2015-02-21_09-21-00Her comment helped me think differently, as you can see in this reply.

2015-02-21_09-23-52With these thoughts in mind, I went into school on Tuesday curious to see what the students might think, say, and do. They eagerly embraced the idea of an Adoption Centre, and quickly started developing plans for displaying animals. They explored different sorting options during our Math Block, and even started thinking about proportional reasoning and non-standard units of measurement when looking closely at different sized toys and what this might mean in a real world context.

Then on Wednesday, we looked at the signs that we would need for our different stuffed animal displays. There was a lot of good thinking and talking about when spelling is important or not as important and why. It was great to hear student thinking as the children began envisioning the displays at our Adoption Centre. During our Math/Science Block, we started to think more about how we could store and display all of these stuffed animals. Students worked together to create shelves and boxes to hold ten or more toys. While creating the structures aligned with our Science expectations, there was lots of good math thinking and talking as well, on topics such as non-standard units of measurement and geometry.

This led to Thursday, and our exploration of Adoption Certificate options. Students decided on categories for the certificate, and looked at how to use classroom resources, familiar words, and letter-sounds to complete their own certificates. They knew that we likely wouldn’t be able to create certificates for all of the animals -- there were just too many – but students thought that if the K-2 students saw some of our certificates, they may even be inspired to create their own. Interesting thinking! During our Math/Science Block, we looked back at many of the shelf and box creations from yesterday, and students started to think why these display options might not work for our store. They also looked at how to fix them. From there, they made some new structures, and began to create displays for the grand opening of our Adoption Centre the next day.

And then came Friday, and the opening of our Adoption Centre. Students set the agenda for the day. First thing in the morning, they made our To Do List, and quickly realized that we needed to count the total number of stuffed animals to determine the number of students that we could invite to the store. They chose to count by 10’s, and the created the piles of ten to count. They also realized that we needed to figure out the number of students in each K-2 class and compare this number to the number of stuffed animals that we had. So they chose tools — from clipboards to iPads — and they went off to collect the data. Then students realized that they could use their knowledge of counting by tens to figure out the total number of students in all of the classes, so that’s what they did. When we realized we had enough stuffed animals for everyone — with some also left over – the students worked together to arrange their displays, make the additional signs, and invite the other classes. Without a doubt, yesterday the students were “directing” and “owning” their learning. They were in-charge. They supported each other. They made the decisions, and so many students left the building happy yesterday because of them.

Were there things that I would do differently? Yes!

## Collected data
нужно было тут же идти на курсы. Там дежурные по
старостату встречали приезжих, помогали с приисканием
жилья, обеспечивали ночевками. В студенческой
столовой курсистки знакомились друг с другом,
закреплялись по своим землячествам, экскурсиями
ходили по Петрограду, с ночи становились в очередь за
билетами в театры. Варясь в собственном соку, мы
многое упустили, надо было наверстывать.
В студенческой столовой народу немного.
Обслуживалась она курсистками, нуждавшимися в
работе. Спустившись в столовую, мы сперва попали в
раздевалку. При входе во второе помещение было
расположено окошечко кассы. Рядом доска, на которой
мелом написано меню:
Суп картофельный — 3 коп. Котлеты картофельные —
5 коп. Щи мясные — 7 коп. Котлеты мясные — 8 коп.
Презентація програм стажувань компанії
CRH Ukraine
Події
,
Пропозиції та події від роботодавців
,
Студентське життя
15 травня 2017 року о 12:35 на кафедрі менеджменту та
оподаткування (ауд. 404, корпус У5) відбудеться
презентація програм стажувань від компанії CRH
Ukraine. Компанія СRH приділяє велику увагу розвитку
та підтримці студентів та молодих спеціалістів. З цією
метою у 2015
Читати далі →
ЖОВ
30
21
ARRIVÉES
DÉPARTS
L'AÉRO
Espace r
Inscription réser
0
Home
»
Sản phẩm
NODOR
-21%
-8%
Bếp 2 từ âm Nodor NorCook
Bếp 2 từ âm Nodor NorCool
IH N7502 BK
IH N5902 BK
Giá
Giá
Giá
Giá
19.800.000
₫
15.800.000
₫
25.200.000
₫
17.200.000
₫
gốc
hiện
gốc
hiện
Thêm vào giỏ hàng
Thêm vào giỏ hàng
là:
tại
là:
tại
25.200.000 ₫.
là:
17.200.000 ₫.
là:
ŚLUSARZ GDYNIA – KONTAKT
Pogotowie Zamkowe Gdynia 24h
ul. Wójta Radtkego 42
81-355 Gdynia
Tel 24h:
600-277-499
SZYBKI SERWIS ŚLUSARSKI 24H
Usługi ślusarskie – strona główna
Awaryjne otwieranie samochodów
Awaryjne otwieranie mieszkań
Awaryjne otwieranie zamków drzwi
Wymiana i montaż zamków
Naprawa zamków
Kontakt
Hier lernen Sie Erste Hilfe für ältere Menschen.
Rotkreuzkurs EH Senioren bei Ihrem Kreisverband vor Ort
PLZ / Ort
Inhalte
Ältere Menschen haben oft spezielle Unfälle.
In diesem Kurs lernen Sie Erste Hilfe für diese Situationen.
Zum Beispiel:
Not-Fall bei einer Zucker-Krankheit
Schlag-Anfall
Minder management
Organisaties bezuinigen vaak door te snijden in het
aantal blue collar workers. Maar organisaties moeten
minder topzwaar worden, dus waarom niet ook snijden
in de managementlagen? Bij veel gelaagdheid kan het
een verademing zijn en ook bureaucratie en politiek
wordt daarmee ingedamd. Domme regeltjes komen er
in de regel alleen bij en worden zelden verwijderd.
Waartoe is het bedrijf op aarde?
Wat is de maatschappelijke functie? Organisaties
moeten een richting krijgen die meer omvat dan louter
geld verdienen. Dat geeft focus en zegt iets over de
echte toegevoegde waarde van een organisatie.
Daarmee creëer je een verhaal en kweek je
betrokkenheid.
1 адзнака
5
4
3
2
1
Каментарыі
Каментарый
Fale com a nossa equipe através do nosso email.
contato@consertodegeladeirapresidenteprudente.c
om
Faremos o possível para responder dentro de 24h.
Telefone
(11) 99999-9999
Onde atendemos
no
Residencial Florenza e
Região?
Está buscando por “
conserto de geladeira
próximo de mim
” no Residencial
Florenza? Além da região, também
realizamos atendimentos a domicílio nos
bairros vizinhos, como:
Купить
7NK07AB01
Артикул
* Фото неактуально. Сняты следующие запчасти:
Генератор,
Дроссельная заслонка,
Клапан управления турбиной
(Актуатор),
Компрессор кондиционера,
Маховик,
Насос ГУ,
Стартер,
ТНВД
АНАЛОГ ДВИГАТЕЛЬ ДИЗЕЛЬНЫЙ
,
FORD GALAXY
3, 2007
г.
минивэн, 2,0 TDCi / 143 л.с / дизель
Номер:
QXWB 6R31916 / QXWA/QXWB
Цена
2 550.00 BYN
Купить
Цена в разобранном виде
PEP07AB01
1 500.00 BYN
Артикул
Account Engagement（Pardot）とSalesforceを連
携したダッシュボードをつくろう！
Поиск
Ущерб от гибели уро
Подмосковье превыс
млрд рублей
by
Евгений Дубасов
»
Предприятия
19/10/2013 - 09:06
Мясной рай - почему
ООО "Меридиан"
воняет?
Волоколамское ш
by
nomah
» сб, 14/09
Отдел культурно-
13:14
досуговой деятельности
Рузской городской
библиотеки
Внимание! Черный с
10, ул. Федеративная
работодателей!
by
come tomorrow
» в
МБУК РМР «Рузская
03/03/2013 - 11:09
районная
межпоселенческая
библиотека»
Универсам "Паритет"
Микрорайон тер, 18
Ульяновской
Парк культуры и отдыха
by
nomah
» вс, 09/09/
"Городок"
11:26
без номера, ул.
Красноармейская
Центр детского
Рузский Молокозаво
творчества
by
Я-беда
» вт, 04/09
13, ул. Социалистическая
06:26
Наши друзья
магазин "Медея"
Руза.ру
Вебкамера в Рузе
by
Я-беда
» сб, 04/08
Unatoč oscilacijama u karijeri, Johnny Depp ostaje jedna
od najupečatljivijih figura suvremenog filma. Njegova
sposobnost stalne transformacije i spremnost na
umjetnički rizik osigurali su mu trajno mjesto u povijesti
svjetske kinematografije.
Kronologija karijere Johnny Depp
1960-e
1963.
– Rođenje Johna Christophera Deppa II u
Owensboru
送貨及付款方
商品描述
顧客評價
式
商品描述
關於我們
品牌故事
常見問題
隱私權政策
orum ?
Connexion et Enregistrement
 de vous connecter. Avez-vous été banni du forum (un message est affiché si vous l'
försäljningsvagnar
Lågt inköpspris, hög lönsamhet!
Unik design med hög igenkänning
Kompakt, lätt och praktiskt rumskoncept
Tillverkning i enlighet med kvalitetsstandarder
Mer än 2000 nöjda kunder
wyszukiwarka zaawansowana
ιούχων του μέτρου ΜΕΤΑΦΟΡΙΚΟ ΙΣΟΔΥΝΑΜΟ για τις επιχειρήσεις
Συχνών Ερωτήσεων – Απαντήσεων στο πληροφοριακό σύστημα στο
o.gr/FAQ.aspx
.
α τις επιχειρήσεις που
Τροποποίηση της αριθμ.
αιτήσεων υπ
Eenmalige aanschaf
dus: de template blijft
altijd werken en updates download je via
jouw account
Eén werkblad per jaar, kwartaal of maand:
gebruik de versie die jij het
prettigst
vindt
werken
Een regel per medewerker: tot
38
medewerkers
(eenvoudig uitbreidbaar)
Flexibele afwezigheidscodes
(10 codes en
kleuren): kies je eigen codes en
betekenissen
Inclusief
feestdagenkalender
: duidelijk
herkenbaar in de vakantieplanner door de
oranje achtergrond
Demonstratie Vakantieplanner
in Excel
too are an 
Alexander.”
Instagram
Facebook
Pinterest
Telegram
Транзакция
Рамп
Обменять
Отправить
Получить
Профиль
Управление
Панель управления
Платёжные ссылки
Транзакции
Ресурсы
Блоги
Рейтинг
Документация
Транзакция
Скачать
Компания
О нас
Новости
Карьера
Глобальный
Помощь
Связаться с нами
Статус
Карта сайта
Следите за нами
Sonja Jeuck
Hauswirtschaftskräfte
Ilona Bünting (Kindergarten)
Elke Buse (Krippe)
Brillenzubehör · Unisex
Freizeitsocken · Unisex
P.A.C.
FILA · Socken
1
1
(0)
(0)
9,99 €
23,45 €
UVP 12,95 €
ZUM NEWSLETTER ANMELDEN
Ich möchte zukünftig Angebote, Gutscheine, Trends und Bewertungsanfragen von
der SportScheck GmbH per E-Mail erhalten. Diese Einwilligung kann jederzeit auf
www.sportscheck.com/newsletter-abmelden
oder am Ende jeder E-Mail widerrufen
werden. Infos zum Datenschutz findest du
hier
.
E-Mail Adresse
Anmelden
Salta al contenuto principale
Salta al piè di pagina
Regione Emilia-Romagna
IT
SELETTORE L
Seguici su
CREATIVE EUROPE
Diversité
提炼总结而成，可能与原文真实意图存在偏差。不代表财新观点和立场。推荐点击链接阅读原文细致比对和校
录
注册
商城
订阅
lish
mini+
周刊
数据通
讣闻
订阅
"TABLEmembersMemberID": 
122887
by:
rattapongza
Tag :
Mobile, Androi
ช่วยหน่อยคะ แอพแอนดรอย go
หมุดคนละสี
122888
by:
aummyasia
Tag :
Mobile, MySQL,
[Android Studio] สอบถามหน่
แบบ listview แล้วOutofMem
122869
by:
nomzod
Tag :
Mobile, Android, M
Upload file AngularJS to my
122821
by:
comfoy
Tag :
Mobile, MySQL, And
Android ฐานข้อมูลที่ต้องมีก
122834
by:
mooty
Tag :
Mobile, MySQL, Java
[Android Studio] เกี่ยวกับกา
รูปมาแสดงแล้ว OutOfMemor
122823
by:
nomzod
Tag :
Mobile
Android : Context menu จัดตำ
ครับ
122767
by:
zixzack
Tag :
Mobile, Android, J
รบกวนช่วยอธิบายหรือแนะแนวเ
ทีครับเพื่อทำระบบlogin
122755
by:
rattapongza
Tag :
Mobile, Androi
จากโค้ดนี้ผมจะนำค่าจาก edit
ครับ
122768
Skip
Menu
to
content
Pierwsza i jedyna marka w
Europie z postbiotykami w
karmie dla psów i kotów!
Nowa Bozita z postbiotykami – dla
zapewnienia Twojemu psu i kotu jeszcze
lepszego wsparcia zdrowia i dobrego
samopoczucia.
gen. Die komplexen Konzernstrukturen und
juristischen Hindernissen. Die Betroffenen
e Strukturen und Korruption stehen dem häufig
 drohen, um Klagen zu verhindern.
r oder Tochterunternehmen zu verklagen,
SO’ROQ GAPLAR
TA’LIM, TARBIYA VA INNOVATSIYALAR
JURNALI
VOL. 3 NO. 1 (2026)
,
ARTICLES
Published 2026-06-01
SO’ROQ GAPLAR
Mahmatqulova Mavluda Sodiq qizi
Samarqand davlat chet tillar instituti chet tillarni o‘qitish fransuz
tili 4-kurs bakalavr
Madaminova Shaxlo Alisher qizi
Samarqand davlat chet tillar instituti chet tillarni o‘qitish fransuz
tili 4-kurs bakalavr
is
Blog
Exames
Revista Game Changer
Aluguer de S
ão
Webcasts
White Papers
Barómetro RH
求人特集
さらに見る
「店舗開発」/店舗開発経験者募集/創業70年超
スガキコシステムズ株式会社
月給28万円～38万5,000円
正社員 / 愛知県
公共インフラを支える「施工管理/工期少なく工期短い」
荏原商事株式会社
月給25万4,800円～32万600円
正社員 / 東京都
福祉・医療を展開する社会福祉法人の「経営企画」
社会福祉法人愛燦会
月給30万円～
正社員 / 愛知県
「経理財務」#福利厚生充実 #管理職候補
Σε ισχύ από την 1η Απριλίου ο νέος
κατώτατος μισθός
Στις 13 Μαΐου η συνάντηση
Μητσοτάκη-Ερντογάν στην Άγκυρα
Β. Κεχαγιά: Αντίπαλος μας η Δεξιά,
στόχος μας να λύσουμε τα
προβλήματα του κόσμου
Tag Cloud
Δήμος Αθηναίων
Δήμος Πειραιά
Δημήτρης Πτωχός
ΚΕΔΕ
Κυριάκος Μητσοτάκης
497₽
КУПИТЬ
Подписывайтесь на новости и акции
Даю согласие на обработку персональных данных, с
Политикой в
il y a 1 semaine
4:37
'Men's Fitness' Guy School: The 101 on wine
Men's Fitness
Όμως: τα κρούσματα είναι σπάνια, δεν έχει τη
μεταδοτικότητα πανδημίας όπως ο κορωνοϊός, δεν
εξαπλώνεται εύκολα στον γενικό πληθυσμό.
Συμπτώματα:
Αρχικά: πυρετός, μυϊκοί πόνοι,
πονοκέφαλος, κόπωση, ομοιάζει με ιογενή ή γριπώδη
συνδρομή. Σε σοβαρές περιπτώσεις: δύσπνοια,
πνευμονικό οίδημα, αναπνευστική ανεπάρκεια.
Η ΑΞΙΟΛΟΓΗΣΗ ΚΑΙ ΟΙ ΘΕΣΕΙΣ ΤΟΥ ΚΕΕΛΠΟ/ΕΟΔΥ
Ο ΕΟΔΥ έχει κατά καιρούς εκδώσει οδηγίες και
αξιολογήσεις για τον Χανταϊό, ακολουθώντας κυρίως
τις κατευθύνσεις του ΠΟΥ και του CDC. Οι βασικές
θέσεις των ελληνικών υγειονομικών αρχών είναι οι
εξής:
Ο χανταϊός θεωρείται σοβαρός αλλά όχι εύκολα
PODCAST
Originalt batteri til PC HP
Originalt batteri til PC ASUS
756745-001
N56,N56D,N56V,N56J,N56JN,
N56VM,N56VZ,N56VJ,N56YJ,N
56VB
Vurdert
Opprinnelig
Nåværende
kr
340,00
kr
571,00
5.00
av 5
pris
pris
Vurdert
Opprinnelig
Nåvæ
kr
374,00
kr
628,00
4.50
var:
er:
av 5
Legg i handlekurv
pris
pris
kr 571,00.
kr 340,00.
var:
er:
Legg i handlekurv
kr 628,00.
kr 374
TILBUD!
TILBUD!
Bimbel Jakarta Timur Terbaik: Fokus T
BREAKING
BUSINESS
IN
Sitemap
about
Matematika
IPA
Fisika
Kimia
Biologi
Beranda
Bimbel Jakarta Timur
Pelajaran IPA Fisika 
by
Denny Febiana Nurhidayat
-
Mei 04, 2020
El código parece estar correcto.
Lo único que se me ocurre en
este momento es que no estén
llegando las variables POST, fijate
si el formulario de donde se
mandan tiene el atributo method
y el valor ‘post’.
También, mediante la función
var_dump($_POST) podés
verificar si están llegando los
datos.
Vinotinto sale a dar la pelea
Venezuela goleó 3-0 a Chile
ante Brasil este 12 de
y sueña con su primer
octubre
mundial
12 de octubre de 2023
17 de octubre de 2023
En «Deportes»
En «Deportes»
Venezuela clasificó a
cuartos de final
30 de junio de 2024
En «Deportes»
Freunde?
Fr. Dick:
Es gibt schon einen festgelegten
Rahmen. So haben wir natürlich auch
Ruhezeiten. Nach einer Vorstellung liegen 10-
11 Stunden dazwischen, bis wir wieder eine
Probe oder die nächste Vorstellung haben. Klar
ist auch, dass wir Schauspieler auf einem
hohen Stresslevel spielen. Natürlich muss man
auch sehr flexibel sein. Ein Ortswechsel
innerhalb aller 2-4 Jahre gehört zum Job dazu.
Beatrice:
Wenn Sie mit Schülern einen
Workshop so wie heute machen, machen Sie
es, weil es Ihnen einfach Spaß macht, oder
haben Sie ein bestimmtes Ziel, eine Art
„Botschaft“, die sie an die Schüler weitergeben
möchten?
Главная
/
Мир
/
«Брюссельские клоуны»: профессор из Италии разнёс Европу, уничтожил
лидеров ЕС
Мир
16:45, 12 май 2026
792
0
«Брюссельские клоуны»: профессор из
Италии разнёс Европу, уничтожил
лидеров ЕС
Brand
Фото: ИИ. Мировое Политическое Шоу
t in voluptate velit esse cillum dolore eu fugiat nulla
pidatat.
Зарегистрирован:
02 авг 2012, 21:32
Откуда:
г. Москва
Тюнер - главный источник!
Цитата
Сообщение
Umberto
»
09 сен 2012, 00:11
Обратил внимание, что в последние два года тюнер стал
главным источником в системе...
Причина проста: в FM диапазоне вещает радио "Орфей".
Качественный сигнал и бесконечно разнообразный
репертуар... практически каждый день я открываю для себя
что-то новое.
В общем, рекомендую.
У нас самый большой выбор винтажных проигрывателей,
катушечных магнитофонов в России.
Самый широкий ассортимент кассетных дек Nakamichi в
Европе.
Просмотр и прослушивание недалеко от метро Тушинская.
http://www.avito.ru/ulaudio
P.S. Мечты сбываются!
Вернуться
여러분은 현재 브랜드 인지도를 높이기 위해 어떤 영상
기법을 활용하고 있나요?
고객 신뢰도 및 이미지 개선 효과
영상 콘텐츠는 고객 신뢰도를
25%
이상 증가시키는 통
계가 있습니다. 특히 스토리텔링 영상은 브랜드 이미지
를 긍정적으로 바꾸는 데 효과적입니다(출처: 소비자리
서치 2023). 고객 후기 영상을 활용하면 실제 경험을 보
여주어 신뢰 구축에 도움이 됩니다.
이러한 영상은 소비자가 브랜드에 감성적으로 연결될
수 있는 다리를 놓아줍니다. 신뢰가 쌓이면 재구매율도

## What you have to do
Decide whether each statement agrees with the Adoption Centre account, answering yes or no and quoting the words from the account that settle it. 1. On Wednesday, students built shelves and boxes meant to hold ten or more toys. 2. Students counted the stuffed animals by fives. 3. Students expected to make a certificate for every animal. These records were taken from a separate source.

## Output for this exercise
1. Yes: "Students worked together to create shelves and boxes to hold ten or more toys."
2. No: "They chose to count by 10’s"
3. No: "They knew that we likely wouldn’t be able to create certificates for all of the animals"